__WHAT IS REQUIRED__
Please reproduce the text of the data below word for word and line by line, leaving the pictures out of your answer.

__Items listed in a dataset__
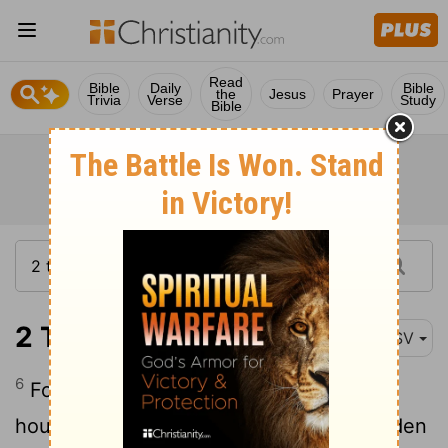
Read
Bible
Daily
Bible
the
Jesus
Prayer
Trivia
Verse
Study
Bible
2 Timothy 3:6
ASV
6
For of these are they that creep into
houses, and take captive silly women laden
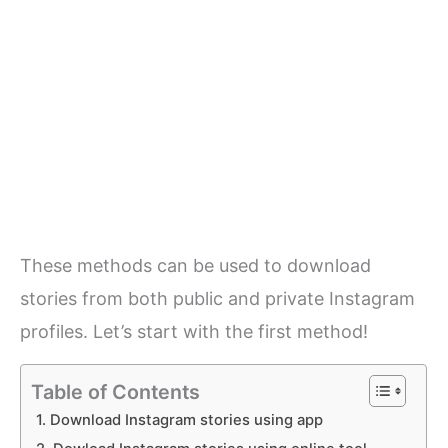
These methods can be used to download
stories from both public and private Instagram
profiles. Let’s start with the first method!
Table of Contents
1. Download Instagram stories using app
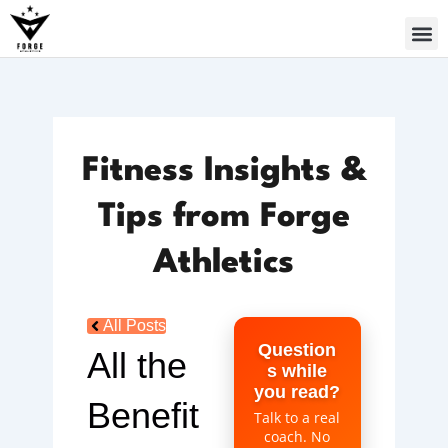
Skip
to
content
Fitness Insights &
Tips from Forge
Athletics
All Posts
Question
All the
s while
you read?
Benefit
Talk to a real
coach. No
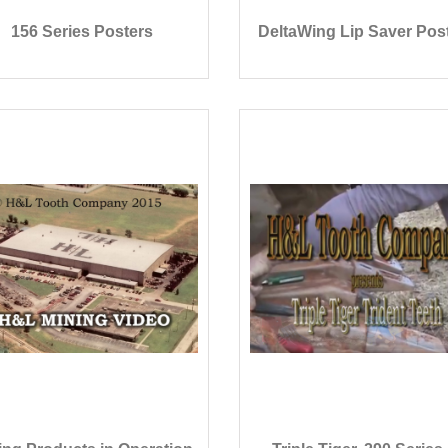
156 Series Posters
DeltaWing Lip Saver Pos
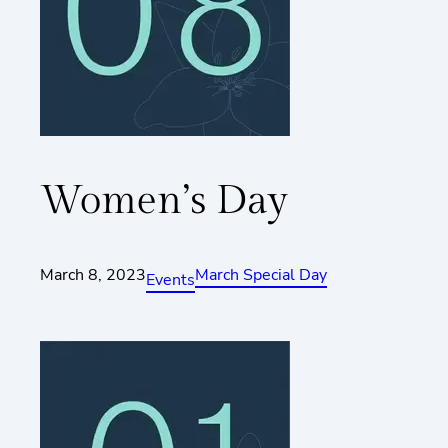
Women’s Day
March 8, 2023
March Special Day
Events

__EXERCISE ANSWER__
Read
Bible
Daily
Bible
the
Jesus
Prayer
Trivia
Verse
Study
Bible
2 Timothy 3:6
ASV
6
For of these are they that creep into
houses, and take captive silly women laden
These methods can be used to download
stories from both public and private Instagram
profiles. Let’s start with the first method!
Table of Contents
1. Download Instagram stories using app
Skip
to
content
Fitness Insights &
Tips from Forge
Athletics
All Posts
Question
All the
s while
you read?
Benefit
Talk to a real
coach. No
156 Series Posters
DeltaWing Lip Saver Pos
Women’s Day
March 8, 2023
March Special Day
Events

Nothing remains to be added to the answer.